Re: CC troubles............
We need to know more about your pool in order to be of help. Can you post a set of test results, taken with a drop-based kit, along with what chemicals you've been using in the pool? That will help us make some more informed opinions.....
Welcome to the forum!
Re: CC troubles............
Thanks for the response.
This is indoor pool, small and only 6 feet deep at its deepest. We use liquid CL2 about 12 %. Also to keep PH down we inject acid.

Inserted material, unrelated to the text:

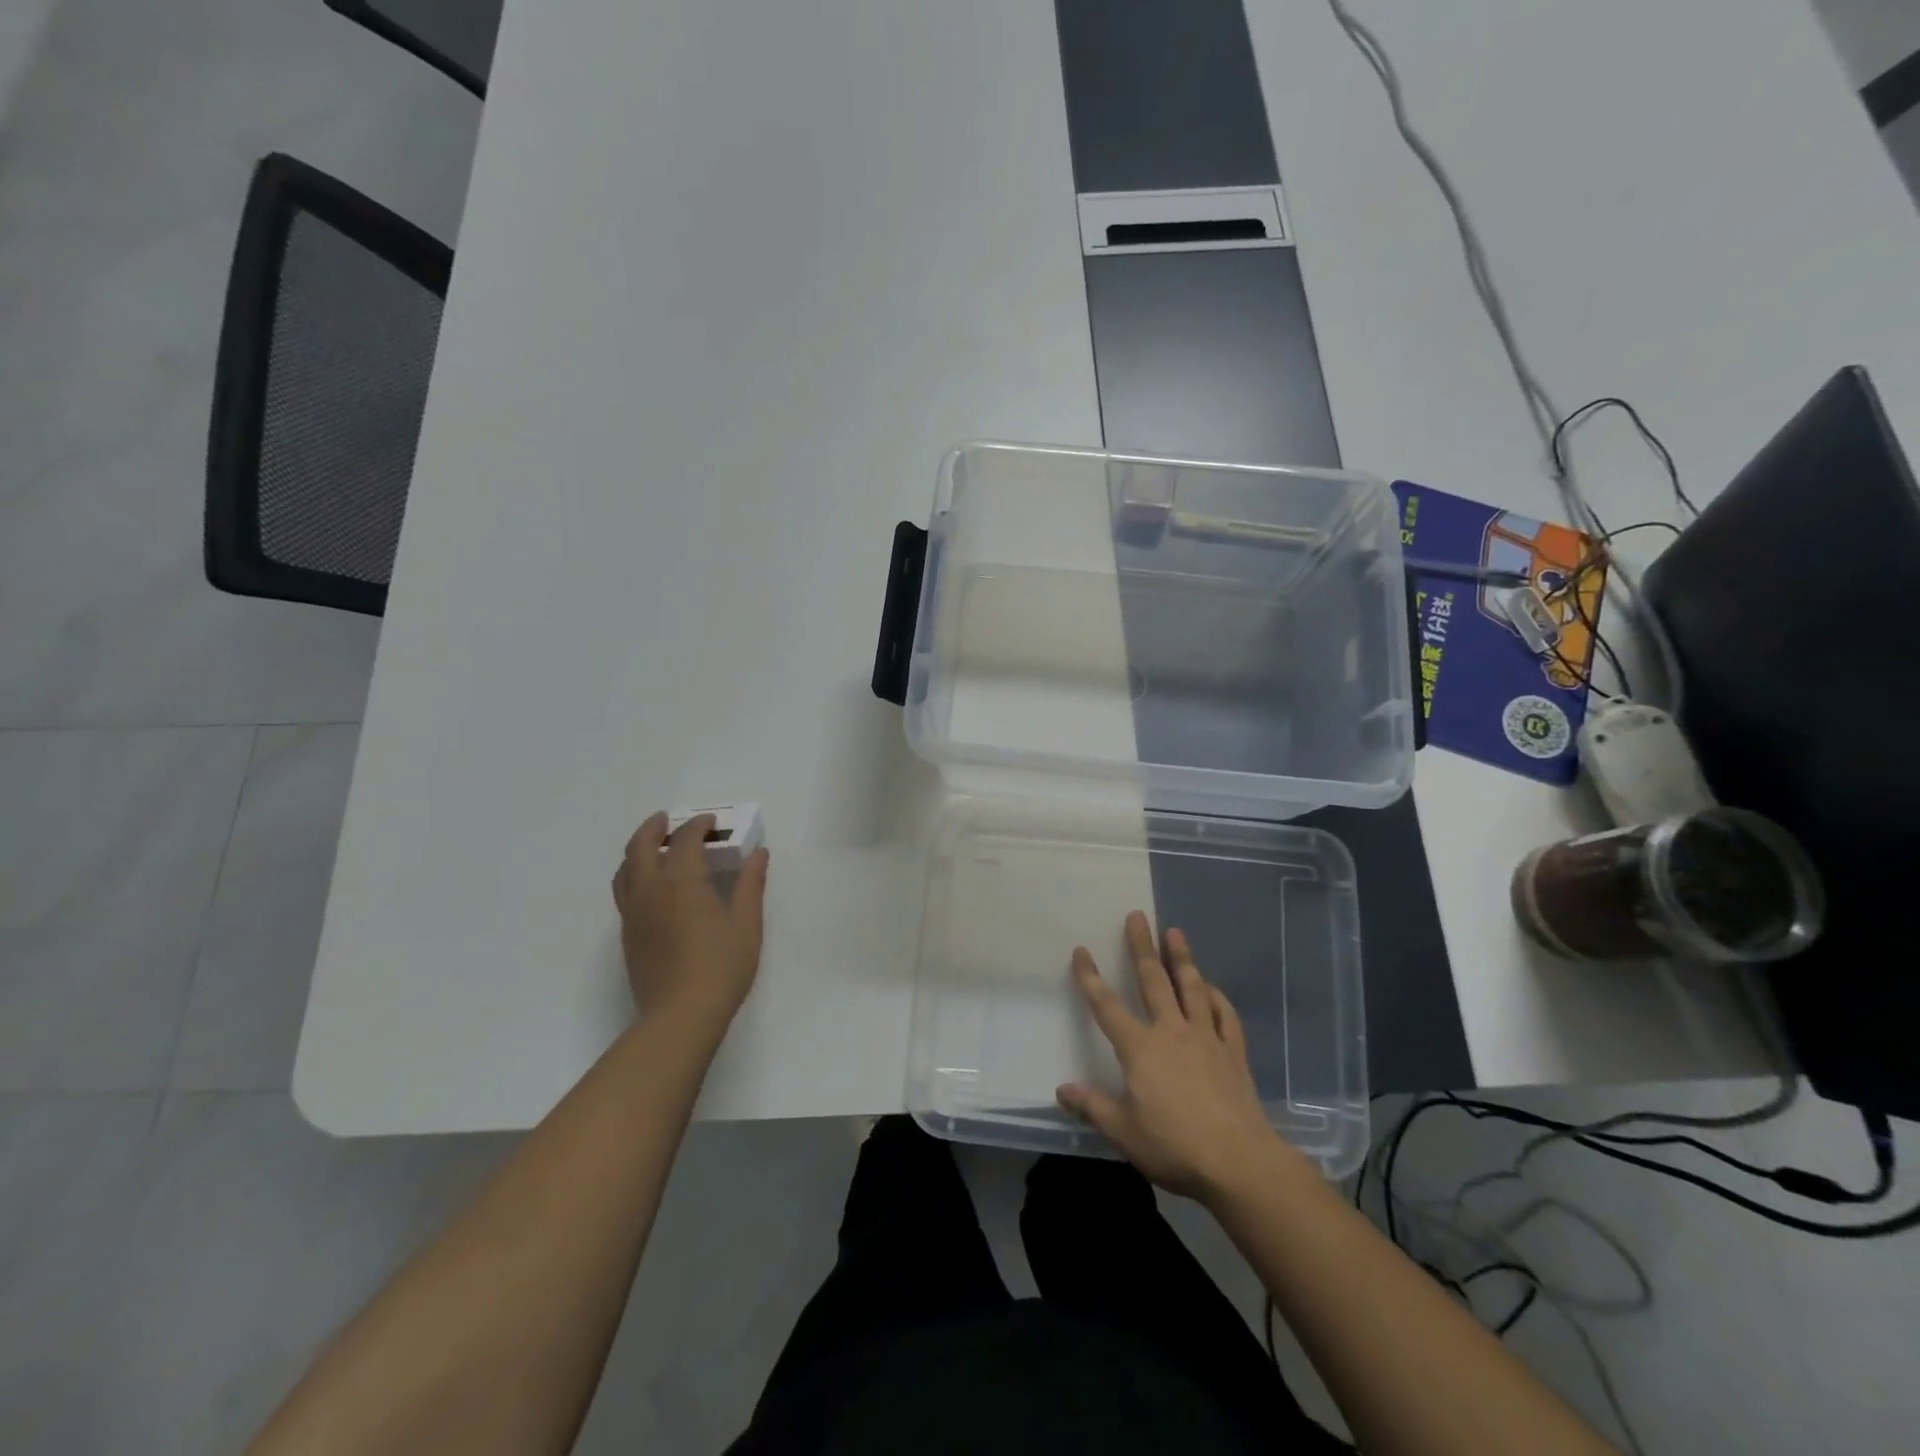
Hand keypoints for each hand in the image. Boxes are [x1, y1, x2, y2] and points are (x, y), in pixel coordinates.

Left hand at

Only other chems we use is Oxy Shock every Sunday and Sodium Bicarbonate when Alk drops below our paramaters. CL2 ppm is around 2.5-3.0 and PH at 7.5. Dilution is the solution is what people are saying, but even backwashing the pool might bring CC down couple notches never enough. So i decided to try shocking the pool in addition to backwashing. No real results with this at all. Heading into shut down in Sept and thinking about sand in the filter, couple three years old and prob time to change. Think this might have something to do with my CC prob.....
Shawn
Re: CC troubles............
You're running an indoor commercial heated pool, right? You'll need to fill out the chart -- but be SURE to include daily bather load figures in the notes section:Pool Chart Entry Form
Indoor, heavily loaded commercial pools are very difficult, and almost all the published information is wrong. The only 'silver bullet' solution I know if is installation of a high-output UV system installed in the circulation system. These 'work' by turning your indoor pool into an 'outdoor' pool.

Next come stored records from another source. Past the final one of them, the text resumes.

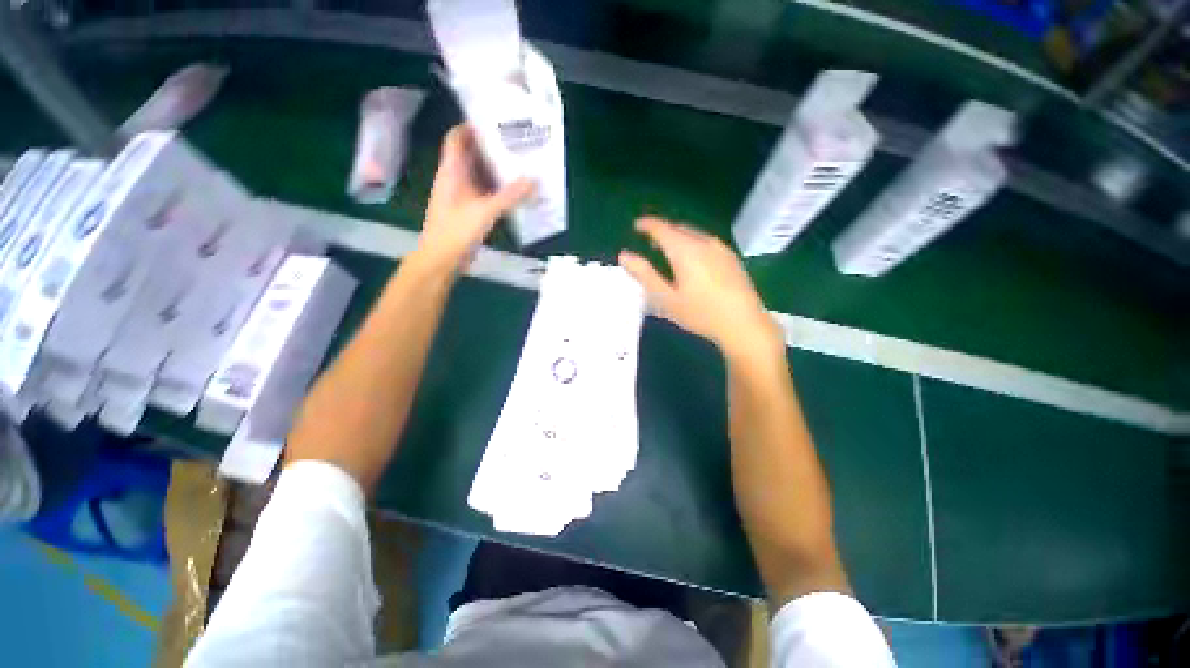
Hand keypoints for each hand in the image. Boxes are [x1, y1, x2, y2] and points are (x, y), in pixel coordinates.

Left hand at [416, 124, 533, 273]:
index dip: (471, 127)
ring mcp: (463, 197)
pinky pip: (486, 195)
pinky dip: (499, 192)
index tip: (495, 122)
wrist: (441, 261)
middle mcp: (456, 180)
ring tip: (521, 166)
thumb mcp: (484, 211)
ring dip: (498, 172)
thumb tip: (534, 181)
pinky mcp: (470, 212)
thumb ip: (509, 196)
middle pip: (472, 156)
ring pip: (481, 177)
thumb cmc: (455, 232)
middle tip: (517, 144)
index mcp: (451, 172)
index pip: (457, 139)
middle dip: (492, 149)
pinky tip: (516, 194)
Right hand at [619, 217, 780, 359]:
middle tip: (650, 240)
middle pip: (679, 229)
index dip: (647, 224)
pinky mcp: (731, 258)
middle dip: (663, 231)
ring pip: (694, 234)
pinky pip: (706, 242)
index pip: (662, 228)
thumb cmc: (700, 313)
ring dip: (678, 237)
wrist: (744, 324)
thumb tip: (624, 255)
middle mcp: (704, 242)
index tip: (636, 225)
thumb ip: (644, 275)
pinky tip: (692, 260)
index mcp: (685, 250)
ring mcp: (721, 249)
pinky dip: (692, 244)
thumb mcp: (666, 298)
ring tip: (668, 250)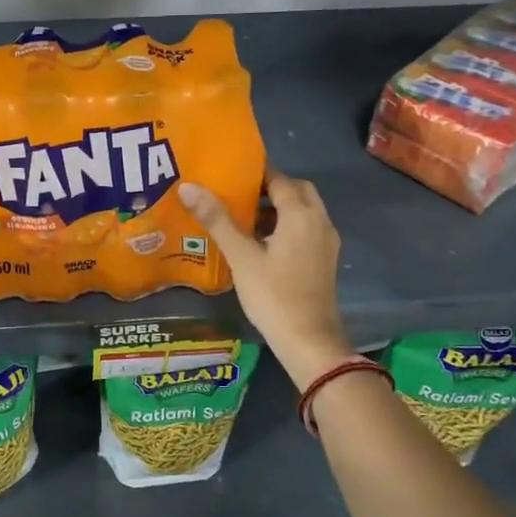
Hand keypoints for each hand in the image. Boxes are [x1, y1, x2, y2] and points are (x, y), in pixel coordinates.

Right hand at [179, 172, 351, 390]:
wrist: (309, 341)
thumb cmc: (273, 296)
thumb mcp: (241, 257)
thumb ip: (217, 220)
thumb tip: (188, 187)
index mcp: (301, 215)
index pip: (279, 179)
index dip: (255, 174)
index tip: (229, 175)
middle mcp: (319, 221)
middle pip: (297, 191)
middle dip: (270, 188)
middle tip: (238, 196)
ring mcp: (326, 242)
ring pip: (304, 211)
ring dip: (279, 208)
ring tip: (244, 219)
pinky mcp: (325, 259)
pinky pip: (307, 229)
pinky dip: (287, 226)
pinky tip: (261, 244)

The problem you are facing is that, contrary to most published data, the CC levels you have cannot be cleared up by shocking, either with chlorine or with the expensive oxy-shock products. Again, contrary to published data, the chloramines found in indoor pools are NOT simple monochloramine, dichloramine, or nitrogen trichloride, but are more complex chlorination products such as chlorcreatine, chlorurea, and worse. Outdoors, chlorine + solar UV + full aeration remove these rapidly from pools, so long as adequate chlorine levels are maintained. Indoors, there is neither UV nor full aeration. And the problem has gotten much worse over the past 30 years, with the installation and use of complex and hard to operate HVAC + pool water heat + dehumidification systems, such as the Dectron, Desert-Aire, or Pool-Pak systems. These systems are usually designed with 10 - 20% continuous fresh air, but at best this is 80% less than the 100% fresh air systems of 50 years ago. Worse, widely varying outside air conditions tend to make the units operate erratically, so the fresh air intakes tend to get 'broken' -- sometimes with a hammer! -- over time.
Installation of a UV system AND conscientious maintenance of fresh air make-up system will usually result in noticeable improvements . . . IF the pool is consistently chlorinated.
Adding sodium bicarbonate will have no impact on the CC levels, and as a rule, neither will Oxy-shock use.
HOWEVER, a UV sytems + maintained fresh air cannot compensate for overloaded indoor pool water.
If your pool is typical of many such pools, it tends to attract large groups of pool users (water aerobics or swim lessons) who tend to have leaky bladders (elderly or toddlers), creating a huge chlorine load from urine, sweat, lotion, etc. Larger and colder pools have less of a problem, because of reduced temps, and typically, more gallons of water per swimmer. However, because year-round competitive swimmers ALL pee in the pool on purpose, rather than by accident, problems arise in those pools as well.
I've produced dramatic improvements in pools like yours, simply by closing the pool for 10 minutes out of every hour. You can estimate the reduction in urine by the number of toddlers or elders who hurry into the rest rooms during the 10 minute break!